►

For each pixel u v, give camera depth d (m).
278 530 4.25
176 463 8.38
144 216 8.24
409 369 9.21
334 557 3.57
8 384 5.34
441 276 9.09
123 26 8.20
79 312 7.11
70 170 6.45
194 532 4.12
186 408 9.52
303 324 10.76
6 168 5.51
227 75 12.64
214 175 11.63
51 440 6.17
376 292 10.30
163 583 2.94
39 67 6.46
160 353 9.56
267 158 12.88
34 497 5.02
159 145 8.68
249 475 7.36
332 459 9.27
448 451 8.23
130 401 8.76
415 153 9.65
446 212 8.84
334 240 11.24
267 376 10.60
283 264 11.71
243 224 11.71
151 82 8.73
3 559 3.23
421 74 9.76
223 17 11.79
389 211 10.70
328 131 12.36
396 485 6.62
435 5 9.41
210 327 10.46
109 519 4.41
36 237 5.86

◄
►

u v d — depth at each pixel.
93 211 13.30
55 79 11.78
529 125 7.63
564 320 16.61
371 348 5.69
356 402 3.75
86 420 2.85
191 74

◄
►

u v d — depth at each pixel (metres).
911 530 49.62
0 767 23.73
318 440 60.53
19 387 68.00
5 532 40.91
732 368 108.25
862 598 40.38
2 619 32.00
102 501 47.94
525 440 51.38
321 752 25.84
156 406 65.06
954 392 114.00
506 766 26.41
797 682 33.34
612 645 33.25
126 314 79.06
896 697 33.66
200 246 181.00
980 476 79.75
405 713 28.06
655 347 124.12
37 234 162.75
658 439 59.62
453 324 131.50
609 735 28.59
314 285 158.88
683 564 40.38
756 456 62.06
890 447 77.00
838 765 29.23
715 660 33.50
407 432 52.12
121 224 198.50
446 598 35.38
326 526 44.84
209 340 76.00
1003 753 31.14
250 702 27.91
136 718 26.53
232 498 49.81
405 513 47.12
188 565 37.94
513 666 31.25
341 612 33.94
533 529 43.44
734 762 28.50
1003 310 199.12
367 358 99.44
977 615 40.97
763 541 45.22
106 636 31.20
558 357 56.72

◄

* WORK TO BE COMPLETED *
The line above containing "For each pixel u v, give camera depth d (m).", the line containing "34 497 5.02", and every line between them are to be transcribed exactly; no other line is wanted.

* RESPONSE BOX *
For each pixel u v, give camera depth d (m).
278 530 4.25
176 463 8.38
144 216 8.24
409 369 9.21
334 557 3.57
8 384 5.34
441 276 9.09
123 26 8.20
79 312 7.11
70 170 6.45
194 532 4.12
186 408 9.52
303 324 10.76
6 168 5.51
227 75 12.64
214 175 11.63
51 440 6.17
376 292 10.30
163 583 2.94
39 67 6.46
160 353 9.56
267 158 12.88
34 497 5.02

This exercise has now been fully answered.